Published online 8 March 2005 | Nature | doi:10.1038/news050307-11

News

Stars can only grow so big

Observations of giant star cluster suggest upper limit.

he Arches star cluster is the most massive in our Galaxy.he Arches star cluster is the most massive in our Galaxy.© NASA

We'll never find a star larger than about 150 times the size of our Sun, according to observations of a star cluster at the centre of our Galaxy.

Astronomers have previously been unable to agree whether stars have a natural limit to their size, or what that limit might be.
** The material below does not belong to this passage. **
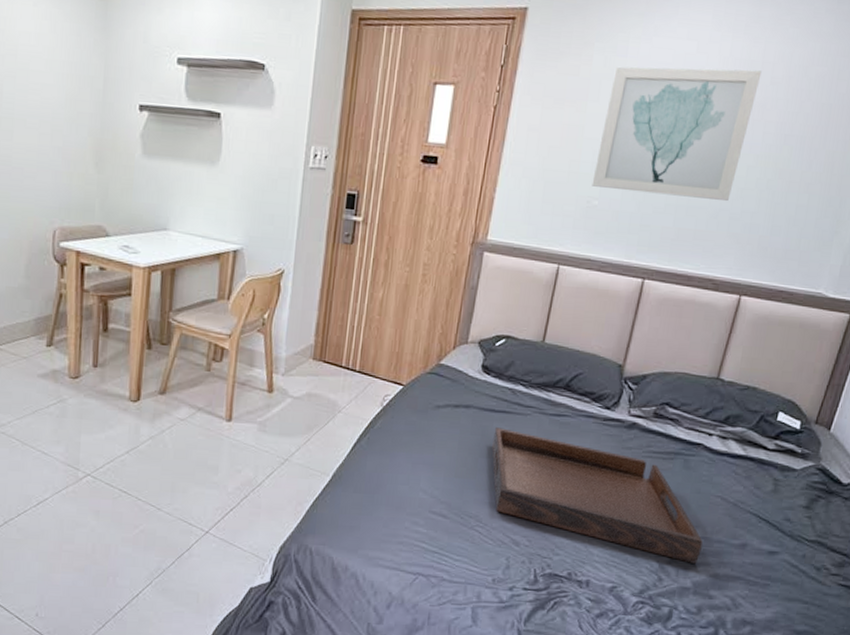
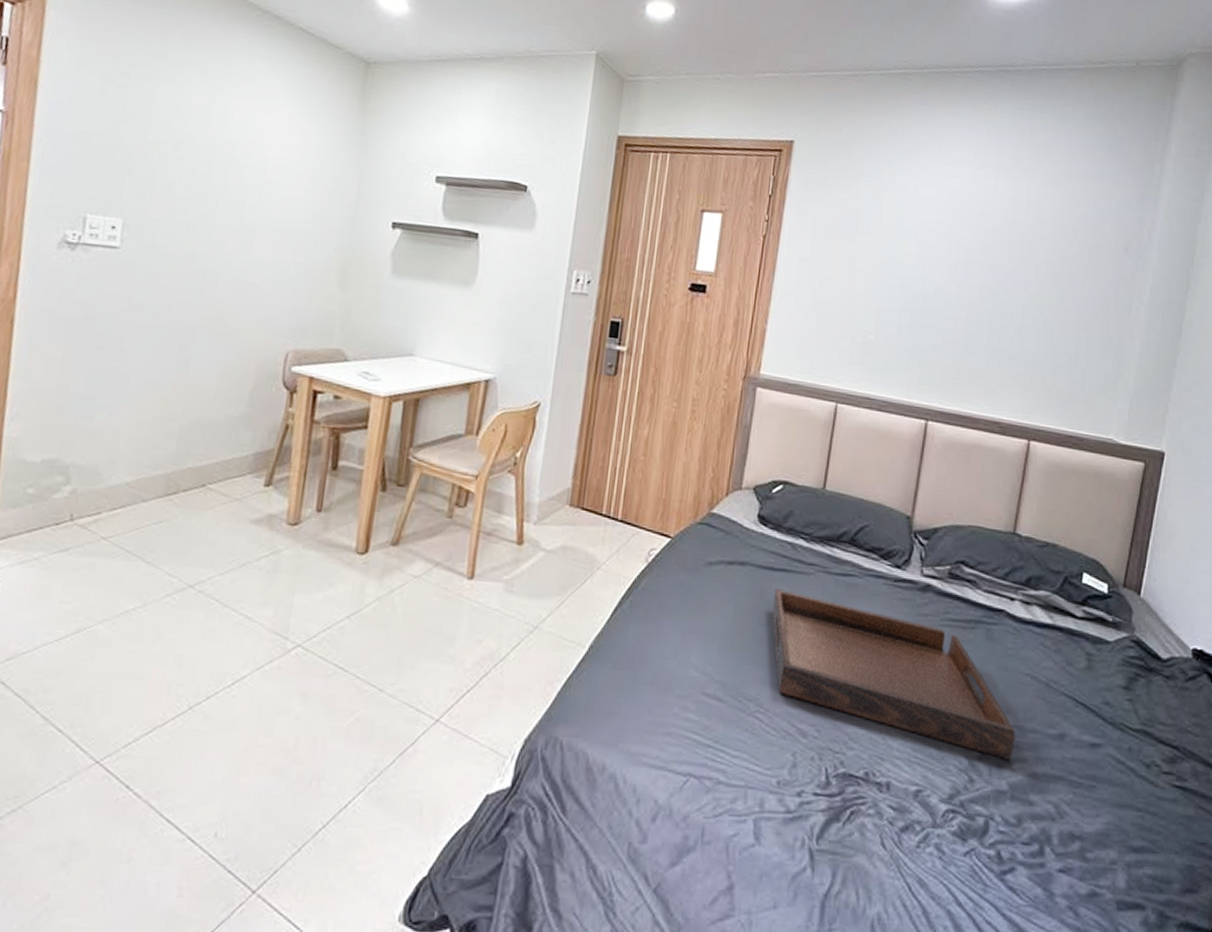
wall art: present [591,66,762,202] -> none [866,201,1027,340]

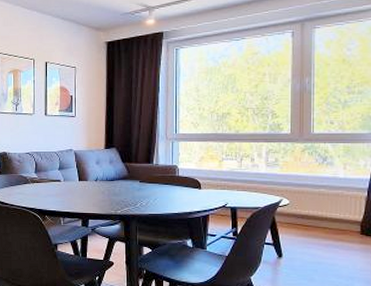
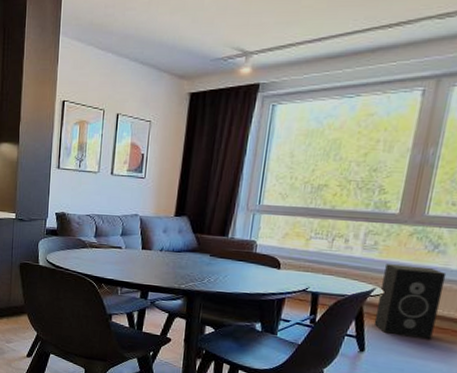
speaker: none [286,177,337,242] -> present [374,264,447,341]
Theoretical estimates based on the turbulent dynamics of stars' guts have ranged from 10 to 1000 solar masses.

So Donald Figer, an astronomer at the Space Telescope Science Institute in Baltimore, Maryland, searched for massive stars within the Arches cluster using the Hubble Space Telescope.

The stars of the Arches cluster, discovered in the early 1990s, collectively have about 11,000 solar masses, making it the most massive star cluster in our Galaxy.

If there were no limit to how big stars can grow, you'd expect ones up to 500 times our Sun's mass to be found in this dense cluster of stars. But Figer found no stars larger than about 130 solar masses.

Mindful of limits to the accuracy of his observations, Figer says that a reasonable upper limit to a star's mass is about 150 solar masses. He adds that his results indicate there is only a 1 in 100 million chance that stars have no upper limit to their mass.

"The result will leak into many different areas of astrophysics," says Figer. For example, a galaxy's mass is estimated from the amount of light it produces, but this requires an assumption about the size distribution of its stars.

That assumption often changes with each new theoretical treatment of the problem, says Figer. "At least now there is a firm number based on evidence."

"This will heat up the debate," says Pavel Kroupa, an astronomer at the University of Bonn, Germany. "It is a clear indication that there is an upper limit."

Hunting heavyweights

Although astronomers have claimed to see more massive stars, they always turn out to be a group of stars, or have huge uncertainties about their mass, Kroupa says. He adds that a star greater than 150 solar masses could possibly exist briefly if two other stars collide. "But of course this is a very violent process, and it's not going to live very long."

Kroupa's own team of researchers have found a similar cut-off in a more distant star cluster, although that result was less statistically significant that Figer's. Theoreticians should now focus on working out why stars have this mass limit, he adds.

In the late 1910s, the English astronomer Arthur Eddington suggested that growing stars might reach a point where the pressure of radiation coming from their cores was greater than the gravity keeping the outer layers held fast. At this point, stars could accumulate no more material, putting an upper limit on their mass.

ADVERTISEMENT

Alternatively, turbulence in the outer atmosphere of the largest stars could be enough to throw off material faster than fresh matter can accrete. The latest theoretical estimates from this model put the star's upper limit at around 120 to 150 solar masses, agreeing with Figer's observations. He is now looking to other parts of the universe to see if the same limit applies in other star clusters.